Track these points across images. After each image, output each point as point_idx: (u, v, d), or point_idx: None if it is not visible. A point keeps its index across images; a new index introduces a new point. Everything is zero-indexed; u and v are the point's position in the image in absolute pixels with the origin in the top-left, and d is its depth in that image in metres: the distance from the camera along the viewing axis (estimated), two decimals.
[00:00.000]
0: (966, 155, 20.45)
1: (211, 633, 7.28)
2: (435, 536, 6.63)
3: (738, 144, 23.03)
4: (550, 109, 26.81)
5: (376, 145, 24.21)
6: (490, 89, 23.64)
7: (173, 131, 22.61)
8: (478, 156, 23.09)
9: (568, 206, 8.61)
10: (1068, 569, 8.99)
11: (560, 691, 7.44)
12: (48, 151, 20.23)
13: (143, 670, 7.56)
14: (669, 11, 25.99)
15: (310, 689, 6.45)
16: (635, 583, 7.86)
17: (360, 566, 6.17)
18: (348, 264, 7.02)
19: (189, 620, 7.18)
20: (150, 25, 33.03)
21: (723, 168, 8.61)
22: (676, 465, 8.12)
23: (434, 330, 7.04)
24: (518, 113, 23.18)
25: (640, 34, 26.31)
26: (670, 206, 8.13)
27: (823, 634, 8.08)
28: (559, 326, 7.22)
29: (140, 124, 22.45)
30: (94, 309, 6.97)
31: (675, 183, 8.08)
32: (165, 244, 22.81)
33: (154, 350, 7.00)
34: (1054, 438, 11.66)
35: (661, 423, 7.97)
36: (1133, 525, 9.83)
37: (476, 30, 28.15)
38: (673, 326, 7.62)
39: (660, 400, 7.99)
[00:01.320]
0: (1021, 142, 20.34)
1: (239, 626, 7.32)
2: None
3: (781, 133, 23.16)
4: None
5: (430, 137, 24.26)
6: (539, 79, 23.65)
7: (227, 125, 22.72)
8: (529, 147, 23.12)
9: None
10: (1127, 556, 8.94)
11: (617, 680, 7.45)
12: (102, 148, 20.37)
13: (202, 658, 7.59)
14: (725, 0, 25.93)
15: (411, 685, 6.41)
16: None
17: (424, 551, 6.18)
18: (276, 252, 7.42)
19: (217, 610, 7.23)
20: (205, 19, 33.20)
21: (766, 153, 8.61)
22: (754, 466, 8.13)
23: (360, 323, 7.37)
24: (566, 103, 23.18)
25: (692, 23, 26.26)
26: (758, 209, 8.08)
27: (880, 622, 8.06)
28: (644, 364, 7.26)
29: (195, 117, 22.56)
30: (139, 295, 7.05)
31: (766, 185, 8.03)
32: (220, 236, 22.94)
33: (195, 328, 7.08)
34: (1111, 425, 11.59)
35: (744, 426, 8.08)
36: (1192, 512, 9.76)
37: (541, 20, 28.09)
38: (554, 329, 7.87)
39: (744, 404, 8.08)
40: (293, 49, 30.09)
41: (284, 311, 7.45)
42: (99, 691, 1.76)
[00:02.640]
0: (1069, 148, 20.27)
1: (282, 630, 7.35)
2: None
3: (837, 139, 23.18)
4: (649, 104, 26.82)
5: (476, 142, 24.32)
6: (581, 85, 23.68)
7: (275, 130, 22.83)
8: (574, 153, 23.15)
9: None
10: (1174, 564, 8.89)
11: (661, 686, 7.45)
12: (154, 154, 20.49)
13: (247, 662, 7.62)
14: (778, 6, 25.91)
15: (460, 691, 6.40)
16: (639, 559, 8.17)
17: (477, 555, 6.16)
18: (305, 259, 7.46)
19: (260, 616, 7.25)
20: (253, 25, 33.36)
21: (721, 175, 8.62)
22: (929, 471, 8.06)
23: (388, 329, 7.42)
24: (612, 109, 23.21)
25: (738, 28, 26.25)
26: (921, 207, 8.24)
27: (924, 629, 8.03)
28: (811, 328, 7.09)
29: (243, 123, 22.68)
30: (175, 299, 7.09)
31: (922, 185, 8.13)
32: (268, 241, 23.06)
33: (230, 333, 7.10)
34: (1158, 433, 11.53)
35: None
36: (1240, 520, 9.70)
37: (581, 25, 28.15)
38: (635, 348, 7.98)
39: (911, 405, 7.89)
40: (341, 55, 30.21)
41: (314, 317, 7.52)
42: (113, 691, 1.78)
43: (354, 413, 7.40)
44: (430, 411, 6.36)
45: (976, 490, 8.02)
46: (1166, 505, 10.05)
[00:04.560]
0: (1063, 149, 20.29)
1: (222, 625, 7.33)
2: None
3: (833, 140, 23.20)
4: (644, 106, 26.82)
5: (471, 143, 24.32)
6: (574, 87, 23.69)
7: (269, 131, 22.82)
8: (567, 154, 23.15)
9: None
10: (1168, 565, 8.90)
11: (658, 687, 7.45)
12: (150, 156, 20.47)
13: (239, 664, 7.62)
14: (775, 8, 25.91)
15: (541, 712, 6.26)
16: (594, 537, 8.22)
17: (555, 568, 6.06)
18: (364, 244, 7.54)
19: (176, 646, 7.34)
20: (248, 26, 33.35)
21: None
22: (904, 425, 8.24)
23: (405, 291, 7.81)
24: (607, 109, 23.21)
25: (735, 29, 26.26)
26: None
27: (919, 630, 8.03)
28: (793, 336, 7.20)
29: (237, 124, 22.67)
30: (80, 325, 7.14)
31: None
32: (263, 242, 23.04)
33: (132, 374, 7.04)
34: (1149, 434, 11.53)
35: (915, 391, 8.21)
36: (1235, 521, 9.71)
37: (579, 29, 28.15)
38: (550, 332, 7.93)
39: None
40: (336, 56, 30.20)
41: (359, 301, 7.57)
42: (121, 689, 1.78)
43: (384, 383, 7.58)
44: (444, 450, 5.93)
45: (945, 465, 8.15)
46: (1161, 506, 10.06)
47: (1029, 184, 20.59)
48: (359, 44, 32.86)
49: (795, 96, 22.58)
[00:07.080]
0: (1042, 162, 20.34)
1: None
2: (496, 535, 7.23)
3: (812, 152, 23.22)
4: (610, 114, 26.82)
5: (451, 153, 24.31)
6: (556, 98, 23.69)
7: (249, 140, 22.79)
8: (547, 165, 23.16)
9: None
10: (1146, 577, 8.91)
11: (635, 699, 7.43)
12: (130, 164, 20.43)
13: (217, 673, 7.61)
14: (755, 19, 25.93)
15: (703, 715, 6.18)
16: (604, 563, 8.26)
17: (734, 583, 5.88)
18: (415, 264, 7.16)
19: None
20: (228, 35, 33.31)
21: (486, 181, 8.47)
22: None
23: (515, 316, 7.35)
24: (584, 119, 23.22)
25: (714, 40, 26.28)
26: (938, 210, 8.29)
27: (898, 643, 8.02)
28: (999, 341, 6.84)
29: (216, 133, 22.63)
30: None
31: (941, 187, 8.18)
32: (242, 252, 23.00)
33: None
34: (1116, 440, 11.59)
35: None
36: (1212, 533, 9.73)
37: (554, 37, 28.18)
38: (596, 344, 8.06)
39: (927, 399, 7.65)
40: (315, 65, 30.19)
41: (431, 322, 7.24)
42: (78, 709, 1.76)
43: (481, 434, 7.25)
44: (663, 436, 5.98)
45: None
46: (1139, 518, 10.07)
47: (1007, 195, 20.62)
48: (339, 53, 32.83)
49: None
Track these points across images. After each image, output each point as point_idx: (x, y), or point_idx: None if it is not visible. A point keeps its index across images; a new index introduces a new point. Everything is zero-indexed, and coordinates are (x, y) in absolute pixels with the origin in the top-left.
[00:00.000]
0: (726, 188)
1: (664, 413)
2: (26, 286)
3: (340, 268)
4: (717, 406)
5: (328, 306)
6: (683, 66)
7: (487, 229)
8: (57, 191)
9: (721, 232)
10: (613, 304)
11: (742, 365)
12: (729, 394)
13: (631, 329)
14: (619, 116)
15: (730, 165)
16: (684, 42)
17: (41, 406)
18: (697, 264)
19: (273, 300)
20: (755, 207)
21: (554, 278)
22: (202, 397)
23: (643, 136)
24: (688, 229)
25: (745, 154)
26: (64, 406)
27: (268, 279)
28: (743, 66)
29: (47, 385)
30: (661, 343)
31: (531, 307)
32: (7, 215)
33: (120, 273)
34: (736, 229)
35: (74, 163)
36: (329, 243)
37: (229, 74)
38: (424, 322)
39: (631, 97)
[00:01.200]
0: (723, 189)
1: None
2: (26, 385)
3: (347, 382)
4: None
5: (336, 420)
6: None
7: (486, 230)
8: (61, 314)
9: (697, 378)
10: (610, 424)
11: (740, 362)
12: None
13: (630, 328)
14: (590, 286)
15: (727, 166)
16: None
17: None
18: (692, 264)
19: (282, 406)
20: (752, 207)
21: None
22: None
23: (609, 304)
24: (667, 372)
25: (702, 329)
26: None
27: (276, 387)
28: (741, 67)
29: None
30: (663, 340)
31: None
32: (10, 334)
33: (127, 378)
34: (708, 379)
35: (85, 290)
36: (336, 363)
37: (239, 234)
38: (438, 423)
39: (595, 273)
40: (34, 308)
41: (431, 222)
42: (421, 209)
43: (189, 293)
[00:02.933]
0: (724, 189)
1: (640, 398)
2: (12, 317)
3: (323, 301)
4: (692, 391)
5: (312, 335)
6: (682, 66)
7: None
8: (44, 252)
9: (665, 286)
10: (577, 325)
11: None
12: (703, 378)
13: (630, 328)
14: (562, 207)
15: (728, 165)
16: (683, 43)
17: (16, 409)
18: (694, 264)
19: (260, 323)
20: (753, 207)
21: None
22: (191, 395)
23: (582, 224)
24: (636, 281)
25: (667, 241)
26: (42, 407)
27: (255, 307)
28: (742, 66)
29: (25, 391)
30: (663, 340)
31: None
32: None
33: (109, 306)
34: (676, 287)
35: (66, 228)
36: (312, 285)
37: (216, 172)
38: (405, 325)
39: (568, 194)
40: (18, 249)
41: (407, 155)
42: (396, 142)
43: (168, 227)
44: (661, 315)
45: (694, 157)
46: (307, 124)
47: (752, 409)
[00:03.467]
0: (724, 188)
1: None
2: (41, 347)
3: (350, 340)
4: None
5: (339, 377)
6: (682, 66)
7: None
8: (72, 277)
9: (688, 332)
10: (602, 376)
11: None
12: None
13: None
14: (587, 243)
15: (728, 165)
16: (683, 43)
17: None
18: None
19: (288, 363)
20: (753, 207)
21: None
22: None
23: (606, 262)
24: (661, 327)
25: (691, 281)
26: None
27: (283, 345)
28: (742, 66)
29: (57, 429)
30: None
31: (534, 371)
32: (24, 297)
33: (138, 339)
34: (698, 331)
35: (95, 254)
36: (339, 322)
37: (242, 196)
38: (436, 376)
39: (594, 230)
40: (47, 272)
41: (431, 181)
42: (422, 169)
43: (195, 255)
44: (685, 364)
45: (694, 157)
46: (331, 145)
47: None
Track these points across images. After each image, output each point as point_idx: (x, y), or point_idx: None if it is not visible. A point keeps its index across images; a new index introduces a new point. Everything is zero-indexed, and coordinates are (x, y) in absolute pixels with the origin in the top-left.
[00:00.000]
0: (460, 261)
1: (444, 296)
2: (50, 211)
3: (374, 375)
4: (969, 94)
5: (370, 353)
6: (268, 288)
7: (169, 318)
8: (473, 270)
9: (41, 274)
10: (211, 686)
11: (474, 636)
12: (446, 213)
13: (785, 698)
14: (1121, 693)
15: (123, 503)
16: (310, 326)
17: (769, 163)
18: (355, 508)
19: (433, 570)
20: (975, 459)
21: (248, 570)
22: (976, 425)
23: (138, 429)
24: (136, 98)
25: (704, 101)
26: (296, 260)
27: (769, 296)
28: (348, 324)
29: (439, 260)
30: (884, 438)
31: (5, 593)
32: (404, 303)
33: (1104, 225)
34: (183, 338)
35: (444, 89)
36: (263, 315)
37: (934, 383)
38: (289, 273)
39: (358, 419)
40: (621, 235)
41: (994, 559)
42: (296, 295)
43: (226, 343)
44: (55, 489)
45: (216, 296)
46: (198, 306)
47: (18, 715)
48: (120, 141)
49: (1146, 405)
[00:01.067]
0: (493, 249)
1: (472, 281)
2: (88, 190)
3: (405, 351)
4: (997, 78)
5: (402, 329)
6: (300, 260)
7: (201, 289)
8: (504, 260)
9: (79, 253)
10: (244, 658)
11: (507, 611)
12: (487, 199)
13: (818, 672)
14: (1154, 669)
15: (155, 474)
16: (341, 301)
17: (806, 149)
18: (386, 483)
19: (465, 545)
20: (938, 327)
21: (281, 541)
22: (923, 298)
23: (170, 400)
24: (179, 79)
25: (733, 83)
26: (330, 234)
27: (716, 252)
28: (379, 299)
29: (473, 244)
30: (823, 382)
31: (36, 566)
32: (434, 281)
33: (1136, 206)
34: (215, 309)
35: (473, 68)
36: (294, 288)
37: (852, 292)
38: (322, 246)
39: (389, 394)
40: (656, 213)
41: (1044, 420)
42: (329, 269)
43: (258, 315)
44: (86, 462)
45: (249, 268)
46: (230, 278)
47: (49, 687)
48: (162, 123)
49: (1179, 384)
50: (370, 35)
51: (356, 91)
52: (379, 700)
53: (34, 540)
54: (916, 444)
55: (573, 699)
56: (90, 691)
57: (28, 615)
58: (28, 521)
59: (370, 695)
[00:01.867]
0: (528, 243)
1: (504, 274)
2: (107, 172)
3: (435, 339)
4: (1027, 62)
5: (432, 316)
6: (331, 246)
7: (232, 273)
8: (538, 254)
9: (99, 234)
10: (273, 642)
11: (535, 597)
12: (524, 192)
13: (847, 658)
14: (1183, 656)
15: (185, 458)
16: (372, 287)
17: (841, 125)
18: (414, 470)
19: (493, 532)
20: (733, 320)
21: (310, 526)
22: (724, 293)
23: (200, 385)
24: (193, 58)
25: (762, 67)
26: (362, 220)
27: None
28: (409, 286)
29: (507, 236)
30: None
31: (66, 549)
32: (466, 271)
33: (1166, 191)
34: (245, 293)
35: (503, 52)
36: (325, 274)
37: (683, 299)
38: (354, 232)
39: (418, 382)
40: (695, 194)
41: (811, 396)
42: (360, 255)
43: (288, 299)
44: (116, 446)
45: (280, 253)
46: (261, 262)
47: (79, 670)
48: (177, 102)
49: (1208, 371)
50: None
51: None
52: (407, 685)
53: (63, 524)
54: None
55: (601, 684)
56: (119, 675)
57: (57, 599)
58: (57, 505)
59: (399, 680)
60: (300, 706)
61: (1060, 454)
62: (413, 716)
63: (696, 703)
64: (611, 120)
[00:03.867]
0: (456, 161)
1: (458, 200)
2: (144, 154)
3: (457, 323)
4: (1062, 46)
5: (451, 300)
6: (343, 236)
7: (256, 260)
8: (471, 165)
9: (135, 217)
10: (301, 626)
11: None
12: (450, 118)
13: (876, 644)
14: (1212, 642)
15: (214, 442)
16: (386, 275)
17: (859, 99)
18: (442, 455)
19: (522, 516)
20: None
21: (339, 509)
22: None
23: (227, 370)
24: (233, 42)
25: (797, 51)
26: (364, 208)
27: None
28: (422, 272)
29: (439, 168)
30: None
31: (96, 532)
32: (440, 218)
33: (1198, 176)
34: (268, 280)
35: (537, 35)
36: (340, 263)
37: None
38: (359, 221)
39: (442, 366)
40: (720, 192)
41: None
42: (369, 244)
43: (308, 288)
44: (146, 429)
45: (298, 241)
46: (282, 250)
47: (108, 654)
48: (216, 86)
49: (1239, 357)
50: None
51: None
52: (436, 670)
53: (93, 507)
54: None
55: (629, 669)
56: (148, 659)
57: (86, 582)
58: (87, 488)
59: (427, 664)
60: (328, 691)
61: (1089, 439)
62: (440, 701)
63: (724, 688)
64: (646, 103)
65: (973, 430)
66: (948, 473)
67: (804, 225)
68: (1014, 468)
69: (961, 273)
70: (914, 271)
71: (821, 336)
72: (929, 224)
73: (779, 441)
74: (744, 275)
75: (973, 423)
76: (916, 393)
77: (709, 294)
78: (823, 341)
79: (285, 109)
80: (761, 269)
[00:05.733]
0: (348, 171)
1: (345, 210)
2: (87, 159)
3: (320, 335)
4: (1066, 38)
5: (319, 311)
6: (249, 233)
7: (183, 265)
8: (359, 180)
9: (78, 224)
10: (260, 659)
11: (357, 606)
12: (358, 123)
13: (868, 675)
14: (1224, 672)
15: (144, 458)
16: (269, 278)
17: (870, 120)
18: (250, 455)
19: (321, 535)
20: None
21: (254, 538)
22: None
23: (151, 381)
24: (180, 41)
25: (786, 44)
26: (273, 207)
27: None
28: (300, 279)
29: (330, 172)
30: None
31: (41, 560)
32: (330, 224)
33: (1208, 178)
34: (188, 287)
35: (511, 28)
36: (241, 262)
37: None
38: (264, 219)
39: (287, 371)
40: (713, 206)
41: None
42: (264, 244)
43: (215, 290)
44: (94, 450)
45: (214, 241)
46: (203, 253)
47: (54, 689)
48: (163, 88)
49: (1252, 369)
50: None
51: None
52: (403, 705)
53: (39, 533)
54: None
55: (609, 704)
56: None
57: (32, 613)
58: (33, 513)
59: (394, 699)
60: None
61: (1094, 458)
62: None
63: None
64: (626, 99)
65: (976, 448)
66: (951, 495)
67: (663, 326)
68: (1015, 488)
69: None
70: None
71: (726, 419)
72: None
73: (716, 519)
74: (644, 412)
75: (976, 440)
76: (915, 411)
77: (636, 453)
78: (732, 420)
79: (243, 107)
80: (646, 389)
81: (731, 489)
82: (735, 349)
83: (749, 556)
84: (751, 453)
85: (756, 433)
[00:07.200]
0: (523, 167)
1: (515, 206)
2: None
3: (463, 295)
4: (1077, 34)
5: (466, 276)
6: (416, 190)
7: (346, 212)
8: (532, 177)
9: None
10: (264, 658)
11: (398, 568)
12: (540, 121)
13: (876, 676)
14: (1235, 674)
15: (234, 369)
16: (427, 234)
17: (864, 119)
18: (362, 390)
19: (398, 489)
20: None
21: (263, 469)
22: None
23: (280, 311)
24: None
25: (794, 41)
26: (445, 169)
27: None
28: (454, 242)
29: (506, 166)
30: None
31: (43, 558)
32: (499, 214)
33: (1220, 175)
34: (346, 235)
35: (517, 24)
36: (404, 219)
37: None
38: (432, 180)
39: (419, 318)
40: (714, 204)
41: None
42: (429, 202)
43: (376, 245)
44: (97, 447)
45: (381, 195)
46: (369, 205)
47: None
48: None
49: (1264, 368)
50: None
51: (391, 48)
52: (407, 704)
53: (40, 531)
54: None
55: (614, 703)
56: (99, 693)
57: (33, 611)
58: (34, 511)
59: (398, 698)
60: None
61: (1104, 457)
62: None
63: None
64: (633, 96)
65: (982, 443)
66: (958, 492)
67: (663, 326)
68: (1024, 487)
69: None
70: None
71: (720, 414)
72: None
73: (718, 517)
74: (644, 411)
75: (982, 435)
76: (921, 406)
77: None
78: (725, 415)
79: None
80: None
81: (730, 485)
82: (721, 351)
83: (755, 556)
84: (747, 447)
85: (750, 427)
·····
> **Activity**
The reply should consist solely of the lines of the data, exact, from the opening line through the line with "23: (434, 330, 7.04)", inclusive.

> **Answer area**
Track these points across images. After each image, output each point as point_idx: (u, v, d), or point_idx: None if it is not visible. A point keeps its index across images; a new index introduces a new point. Everything is zero-indexed; u and v are the point's position in the image in absolute pixels with the origin in the top-left, and d is its depth in that image in metres: the distance from the camera along the viewing axis (estimated), two decimals.
[00:00.000]
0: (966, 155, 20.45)
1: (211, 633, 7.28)
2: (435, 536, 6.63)
3: (738, 144, 23.03)
4: (550, 109, 26.81)
5: (376, 145, 24.21)
6: (490, 89, 23.64)
7: (173, 131, 22.61)
8: (478, 156, 23.09)
9: (568, 206, 8.61)
10: (1068, 569, 8.99)
11: (560, 691, 7.44)
12: (48, 151, 20.23)
13: (143, 670, 7.56)
14: (669, 11, 25.99)
15: (310, 689, 6.45)
16: (635, 583, 7.86)
17: (360, 566, 6.17)
18: (348, 264, 7.02)
19: (189, 620, 7.18)
20: (150, 25, 33.03)
21: (723, 168, 8.61)
22: (676, 465, 8.12)
23: (434, 330, 7.04)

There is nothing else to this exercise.